::: Dataset records :::
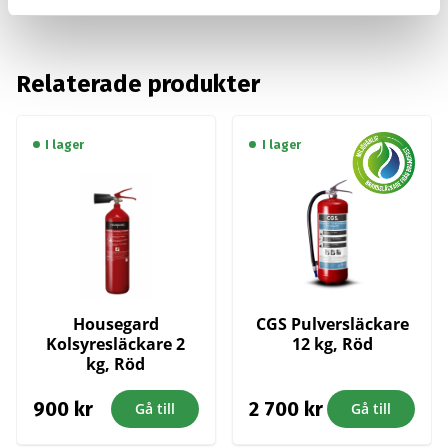
2
1
900 kr.
900 kr.
Relaterade produkter
I lager
I lager
Housegard
CGS Pulversläckare
Kolsyresläckare 2
12 kg, Röd
kg, Röd
900
kr
2 700
kr
Gå till
Gå till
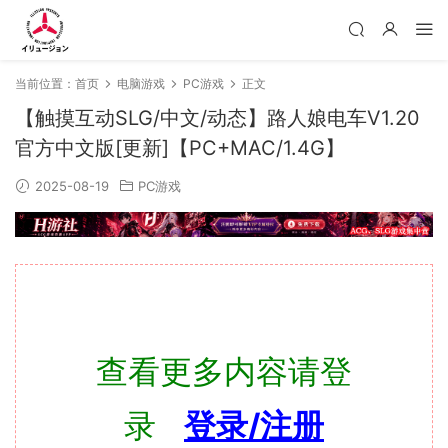
当前位置：
首页
电脑游戏
PC游戏
正文
【触摸互动SLG/中文/动态】路人娘电车V1.20
官方中文版[更新]【PC+MAC/1.4G】
2025-08-19
PC游戏
查看更多内容请登
录
登录/注册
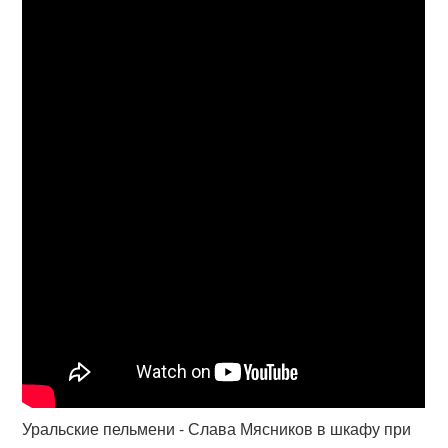
Уральские пельмени - Слава Мясников в шкафу при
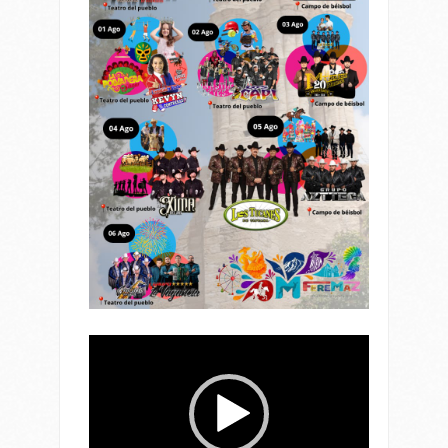
Reproductor
de
vídeo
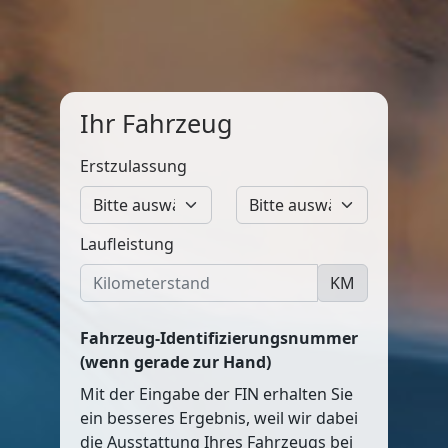
Ihr Fahrzeug
Erstzulassung
Laufleistung
KM
Fahrzeug-Identifizierungsnummer
(wenn gerade zur Hand)
Mit der Eingabe der FIN erhalten Sie
ein besseres Ergebnis, weil wir dabei
die Ausstattung Ihres Fahrzeugs bei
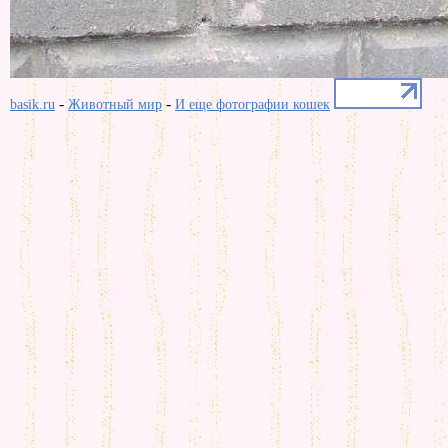
-
-
basik.ru
Животный мир
И еще фотографии кошек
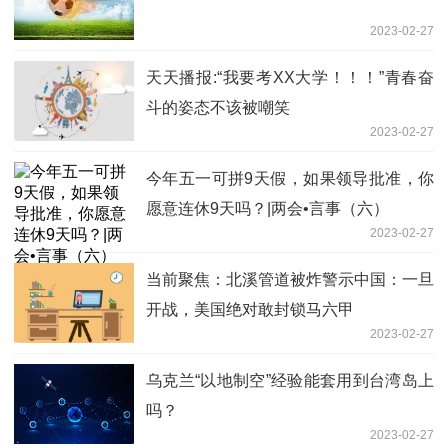
2023-02-27
天天播报:“我要考XX大学！！！”青春奋
斗的姿态不该被嘲笑
2023-02-27
今年五一可拼9天假，如果领导批准，你
愿意连休9天吗？|两会•言事（六）
2023-02-27
当前聚焦：北溪管道被炸警示中国：一旦
开战，美国绝对敢封锁马六甲
2023-02-27
乌克兰“以地制空”经验能套用到台湾岛上
吗？
2023-02-27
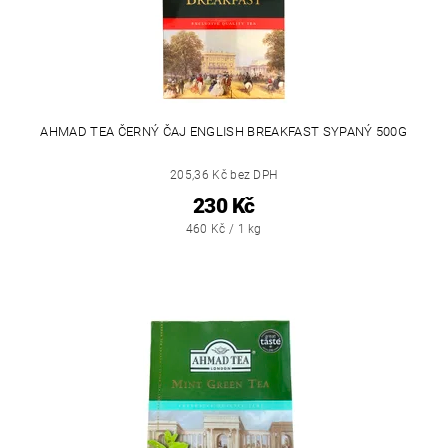
AHMAD TEA ČERNÝ ČAJ ENGLISH BREAKFAST SYPANÝ 500G
205,36 Kč bez DPH
230 Kč
460 Kč / 1 kg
:::
Reproduce every line of the data above, exactly as it stands, but not the pictures.

2
1
900 kr.
900 kr.
Relaterade produkter
I lager
I lager
Housegard
CGS Pulversläckare
Kolsyresläckare 2
12 kg, Röd
kg, Röd
900
kr
2 700
kr
Gå till
Gå till
当前位置：
首页
电脑游戏
PC游戏
正文
【触摸互动SLG/中文/动态】路人娘电车V1.20
官方中文版[更新]【PC+MAC/1.4G】
2025-08-19
PC游戏
查看更多内容请登
录
登录/注册
Уральские пельмени - Слава Мясников в шкафу при
Reproductor
de
vídeo
Ihr Fahrzeug
Erstzulassung
Laufleistung
KM
Fahrzeug-Identifizierungsnummer
(wenn gerade zur Hand)
Mit der Eingabe der FIN erhalten Sie
ein besseres Ergebnis, weil wir dabei
die Ausstattung Ihres Fahrzeugs bei
-
-
basik.ru
Животный мир
И еще фотографии кошек
2023-02-27
天天播报:“我要考XX大学！！！”青春奋
斗的姿态不该被嘲笑
2023-02-27
今年五一可拼9天假，如果领导批准，你
愿意连休9天吗？|两会•言事（六）
2023-02-27
当前聚焦：北溪管道被炸警示中国：一旦
开战，美国绝对敢封锁马六甲
2023-02-27
乌克兰“以地制空”经验能套用到台湾岛上
吗？
2023-02-27
AHMAD TEA ČERNÝ ČAJ ENGLISH BREAKFAST SYPANÝ 500G
205,36 Kč bez DPH
230 Kč
460 Kč / 1 kg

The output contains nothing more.